STAFF EDITORIAL: We must strive for equality in sports attendance

Ellie Nowakowski

While students rush to boys sports events, girls teams lack the same enthusiastic attendance.

A couple of parents fill the stands at a girls varsity soccer game on a Friday afternoon but later that night, students flock to the Wolfpack football game on the other side of town. This is a recurring theme, not just regarding girls varsity soccer and football this fall, but among girls and boys basketball and many other sports moving into winter. It’s time to change sports attendance and shift gender perceptions in athletics.

The issue seems to be not just that people like going to mens sports games more often than women’s but that when comparing girls and boys basketball, let’s say, boys actually think they are better athletes and spectators seem to agree. The boys games, in general, are thought to be more exciting, with more replays, higher caliber advertisements, and better trained commenters. But even though men are able to run faster and build muscle easier, the men’s game is not any more exciting than the women’s…yet major sports channels like ESPN have trained us to think that they are. A study from 2015 on ESPN women’s sports coverage by Communication & Sport Journal found that SportsCenter dedicated only 2% of its on air time to women’s sports. Channels like ESPN or NBC propagate this by having better commenters and better photographers cover the men’s games which lets them get off the hook by spending less money on the women’s game.

The difference in the attendance of men’s sports games compared to women’s sports games isn’t just isolated to high school sports, it extends to a professional level as well. The Atlantic wrote an article on soccer being a feminist problem in 2015 explaining the October 2014 gender discrimination turf suit where The Canadian Soccer Association and FIFA used artificial turf, which is long known as being worse than grass, for the Womens World Cup. In all twenty of the previous Mens World Cup games real grass had been used on the field.

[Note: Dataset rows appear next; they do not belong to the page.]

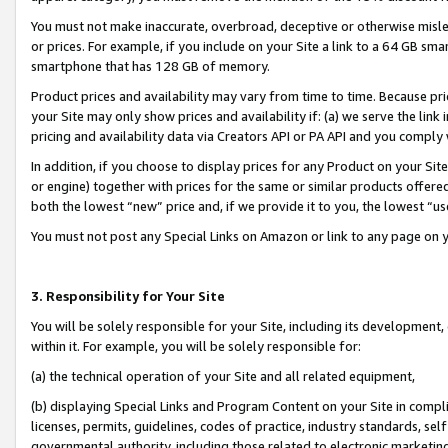
You must not make inaccurate, overbroad, deceptive or otherwise misle
or prices. For example, if you include on your Site a link to a 64 GB sm
smartphone that has 128 GB of memory.
Product prices and availability may vary from time to time. Because pri
your Site may only show prices and availability if: (a) we serve the link 
pricing and availability data via Creators API or PA API and you comply
In addition, if you choose to display prices for any Product on your Si
or engine) together with prices for the same or similar products offer
both the lowest “new” price and, if we provide it to you, the lowest “u
You must not post any Special Links on Amazon or link to any page on 
3. Responsibility for Your Site
You will be solely responsible for your Site, including its development
within it. For example, you will be solely responsible for:
(a) the technical operation of your Site and all related equipment,
(b) displaying Special Links and Program Content on your Site in compl
licenses, permits, guidelines, codes of practice, industry standards, se
governmental authority, including those related to electronic marketin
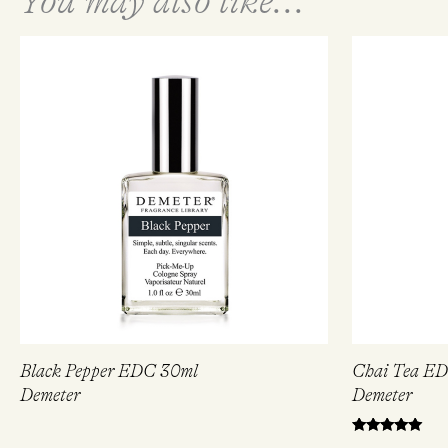
You may also like...
Black Pepper EDC 30ml
Chai Tea E
Demeter
Demeter
Rated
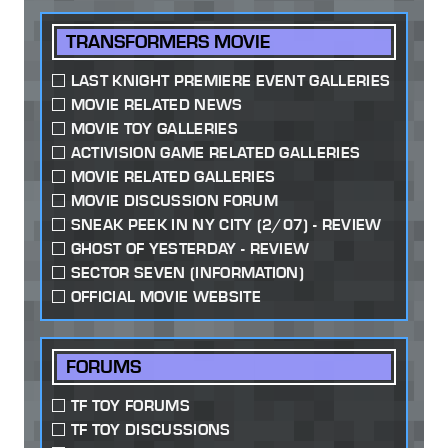
TRANSFORMERS MOVIE
LAST KNIGHT PREMIERE EVENT GALLERIES
MOVIE RELATED NEWS
MOVIE TOY GALLERIES
ACTIVISION GAME RELATED GALLERIES
MOVIE RELATED GALLERIES
MOVIE DISCUSSION FORUM
SNEAK PEEK IN NY CITY (2/07) - REVIEW
GHOST OF YESTERDAY - REVIEW
SECTOR SEVEN (INFORMATION)
OFFICIAL MOVIE WEBSITE
FORUMS
TF TOY FORUMS
TF TOY DISCUSSIONS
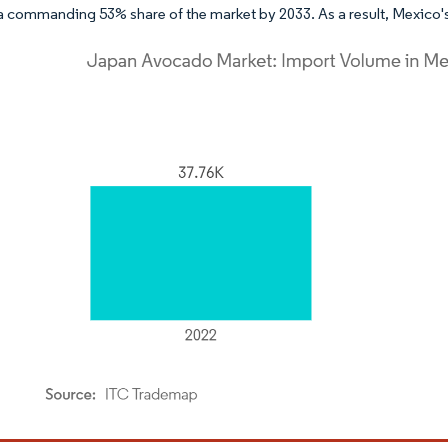
a commanding 53% share of the market by 2033. As a result, Mexico's
dor Intelligence. Reuse requires attribution under CC BY 4.0.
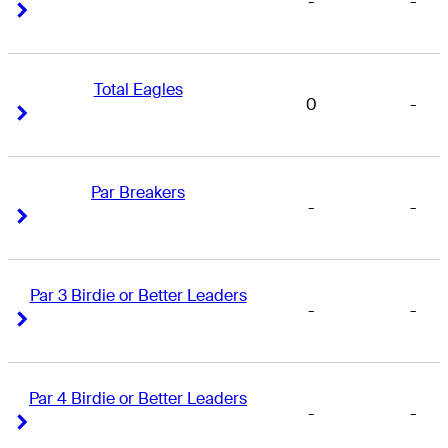
-
-
Right Arrow
Right Arrow
Total Eagles
0
-
Right Arrow
Right Arrow
Par Breakers
-
-
Right Arrow
Right Arrow
Par 3 Birdie or Better Leaders
-
-
Right Arrow
Right Arrow
Par 4 Birdie or Better Leaders
-
-
Right Arrow
Right Arrow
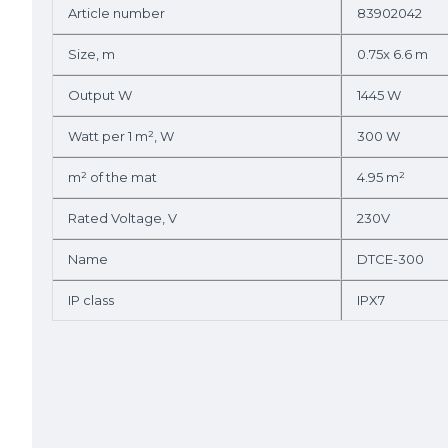
Article number
83902042
Size, m
0.75x 6.6 m
Output W
1445 W
Watt per 1 m², W
300 W
m² of the mat
4.95 m²
Rated Voltage, V
230V
Name
DTCE-300
IP class
IPX7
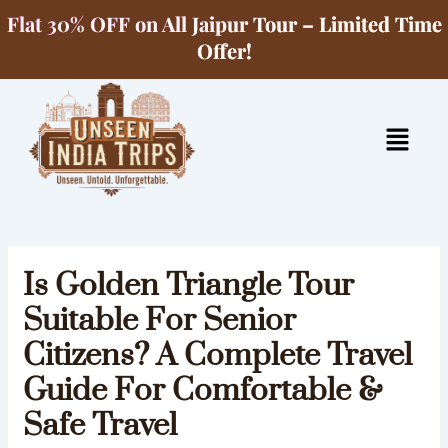
Skip
Flat 30% OFF on All Jaipur Tour – Limited Time
to
Offer!
content
Menu
Is Golden Triangle Tour
Suitable For Senior
Citizens? A Complete Travel
Guide For Comfortable &
Safe Travel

High school sports are clearly not on the same level as professional sports however younger generations are the ones that have the power to change this. It begins with acknowledging that women play with intensity and talent in their sports, and that is what should be assessed: not muscle mass. Secondly, student news organizations need to ensure that they are covering women’s sports just as much as men’s sports because the notion that men’s sports deserve more coverage and are more interesting than women’s sports is not pre-conceived; it’s developed and ingrained into children’s heads by those who are supposed to set the right example.

Students shouldn’t wait until their professional lives to change the gendered attention given to sports; they can start writing letters and campaigning on social media to companies like FIFA and ESPN that the treatment of women’s sports needs to change. If young children grow up in a community where women’s sports have equal coverage, where female athletes get equal payment, and what women athletes do is valued equally, then it’s highly unlikely that attendance and the lack of appreciation in sports will remain unequal. This disparity in the treatment of women’s sports compared to men’s sports in high school can be fixed by attending and voicing enthusiasm for the games that women work just as hard as men to succeed at.

A simple step this week is to attend the Girls Varsity Volleyball game tonight at Hill Murray at 7 p.m.  They compete in the semifinals for the first time in four years, so cheer them on with the enthusiasm they deserve.